What happens when “no good deed goes unpunished” collides with the world of social media?

No, you don’t get a series of all caps tweets from the president of the United States when he’s facing an impeachment inquiry after innocently asking a foreign leader to check into possible corruption by the son of a political rival.

That would naturally lead to “Peaches” by The Presidents of the United States strangely being stuck in my head.
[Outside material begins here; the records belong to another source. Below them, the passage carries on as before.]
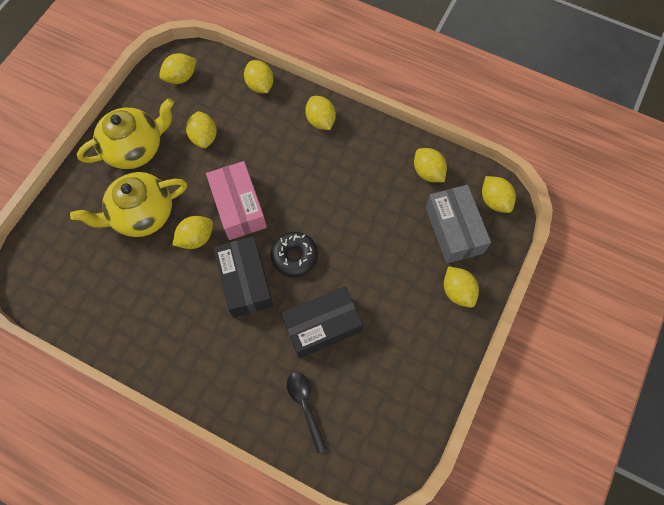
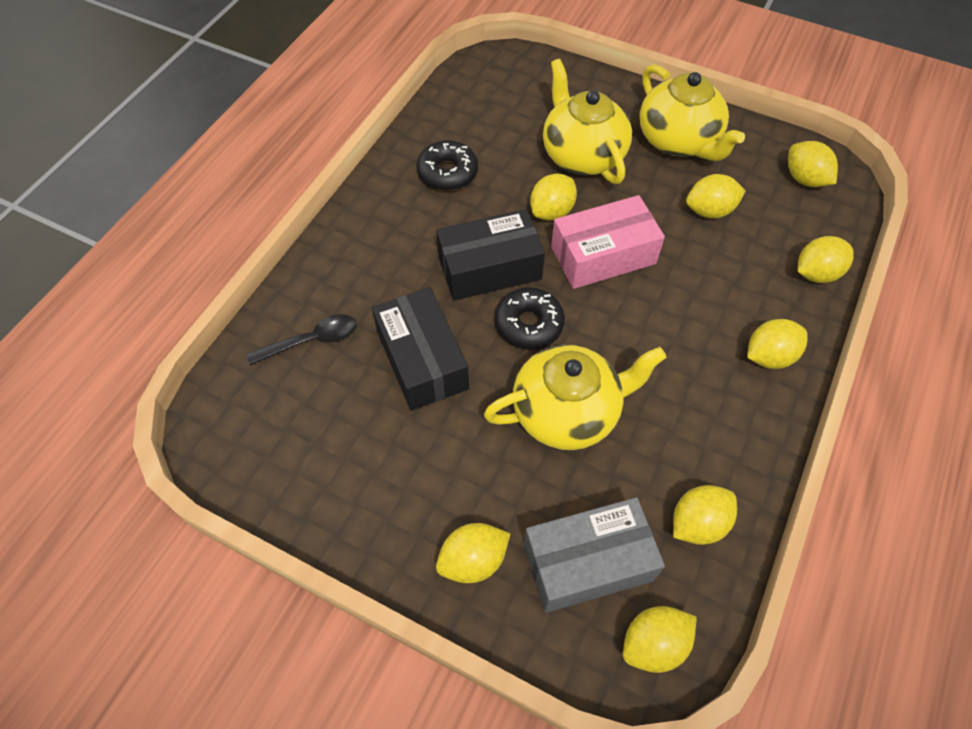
camera: 90 degrees right, 10 degrees down
yellow lemon [173,216,213,249] -> yellow lemon turned 75 degrees clockwise [530,173,577,221]
none -> black donut [417,140,478,191]
none -> yellow teapot [484,345,667,450]

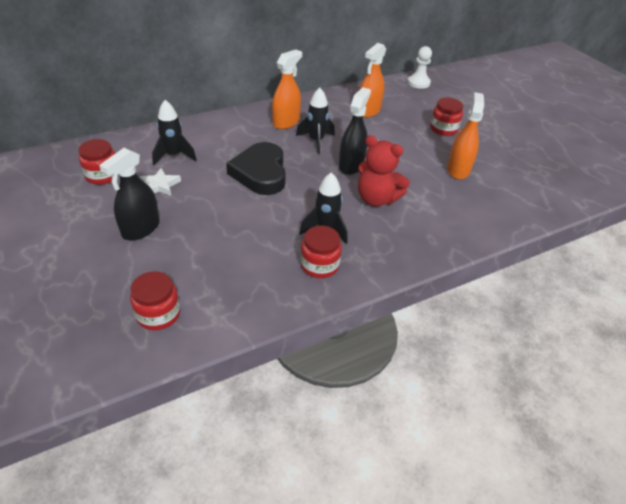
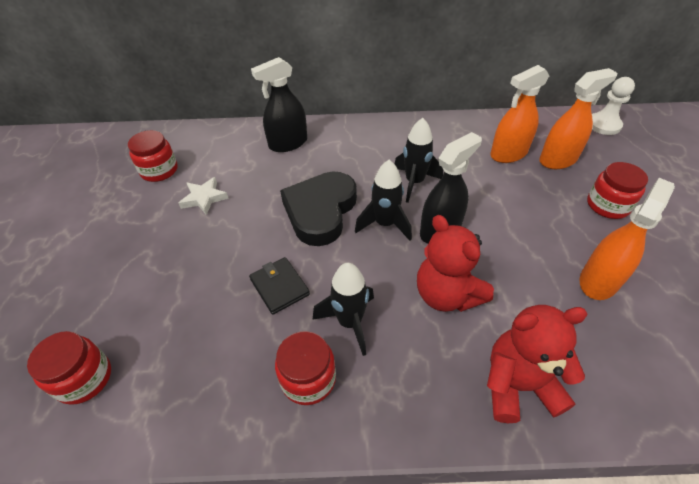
camera: 30 degrees right, 5 degrees up
black spray bottle [99,148,160,241] -> black spray bottle moved to [251,57,307,152]
black rocket [152,100,197,165] -> black rocket moved to [355,160,412,241]
orange spray bottle [272,49,302,129] -> orange spray bottle moved to [539,68,617,169]
none -> black wallet [249,257,310,315]
none -> red teddy bear [487,305,588,423]

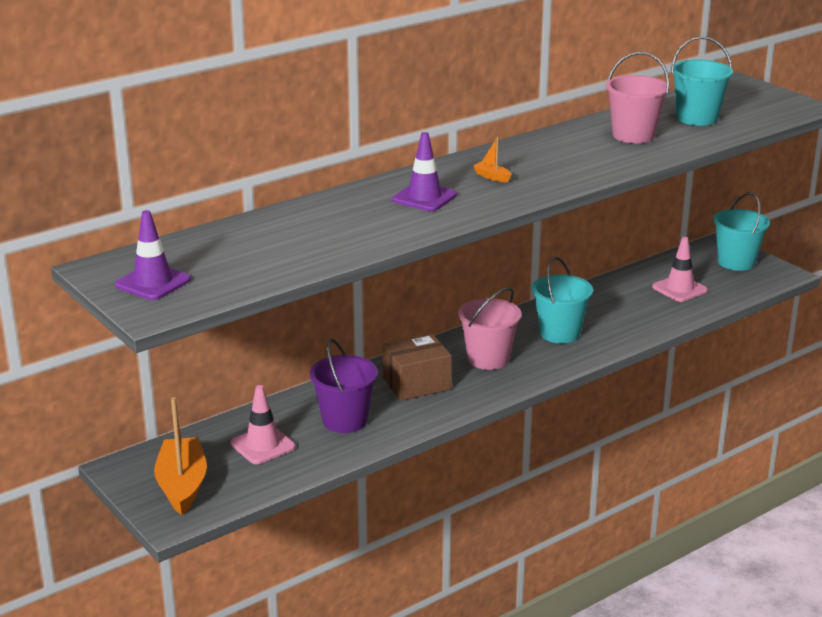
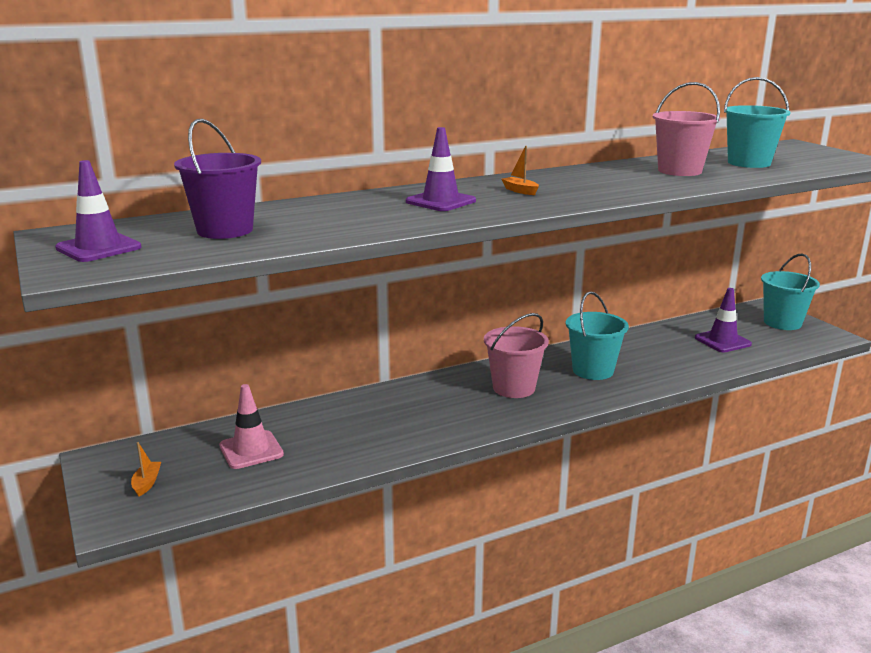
camera: 10 degrees right, 5 degrees down
orange boat [154,397,207,515] -> orange boat [131,442,161,496], size x0.43
purple bucket [310,339,378,433] -> purple bucket moved to [174,119,261,239]
brown box [382,334,452,401] -> none
pink traffic cone [652,237,708,302] -> purple traffic cone [695,288,752,352]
It’s a tough week whenever your earworm is one of the oddest hits from your lifetime.

But one man is having a tougher week, and it was exactly because “no good deed goes unpunished” and social media.

What a strange, wild ride the past few weeks have been for Iowan Carson King.

Just like the hundreds of rabid fans who got up way too early on a Saturday to surround the “College GameDay” set in Lincoln yesterday, King attended the ESPN mainstay when it took place in Ames, Iowa, a few weeks ago.

At 5:30 a.m., King arrived at the set with his sign that read “Busch Light Supply Needs Replenished” and included the info for people to send money via Venmo, a digital payments service.

And when a man is in need of beer money, fellow football fans respond.

After King’s sign aired, his total amount donated quickly reached $600, which is a lot of Busch Light.

The 24-year-old decided that instead of using the money on beer that he would instead donate it to the children’s hospital in Iowa City.

That amount grew to $11,000.

And the story spread.

Busch Light and Venmo agreed to match the amount King raised. And the total hit $225,000.

More companies made large donations to the cause.

And then it hit $1 million. That would make even Dr. Evil smile.

King received national attention and a lengthy profile in the Des Moines Register.

Near the end of the story, the following paragraph appeared:

“A routine background check of King’s social media revealed two racist jokes, one comparing black mothers to gorillas and another making light of black people killed in the holocaust. The joke tweets date back to 2012, when King was a 16-year-old high school student.”

And suddenly the controversies that surround social media and youth arise again.

Should the things we do as teenagers always be held over our heads?

On the other hand, at what age is it OK to make racist posts?

The Register received a strong backlash for doing the social media background check on King and reporting on what was found.

King told the newspaper that the tweets made him “sick”.

“I am embarrassed and stunned to reflect on what I thought was funny when I was 16-year-old,” he said in a statement posted by WHO-TV. “I want to sincerely apologize.”

Busch Light’s parent company said it would “have no further association with (King)” although it would still match the funds for the children’s hospital.

Those of us who survived our teenage years prior to the advent of social media and cell phones recording our lives for posterity should be thankful. The really, really, really stupid things that we did live on only as memories.

Now, a bad decision to tweet something can come back to haunt someone eight years later, even if they are no longer that person.

An out-of-context quote from “Chappelle’s Show” certainly might not age well.

There should be some lessons to be learned from this story — and there are even more since there is more to the story.

The reporter who wrote about King’s tweets reportedly had racist, homophobic and anti-cop tweets on his account, some posted as recently as 2015. Although the tweets were deleted and the account is now private, those types of posts created a firestorm for those unhappy about King’s tweets being brought up.

A column by the Register’s executive editor posted Thursday evening stated that the “reporter is no longer with the Register.”

King expressed remorse, apologized and seems to have survived his faceoff with the fact that “no good deed goes unpunished.”

But a word of warning: Any inappropriate tweet may lead to punishment years after the fact, too. Even for those who report on inappropriate tweets.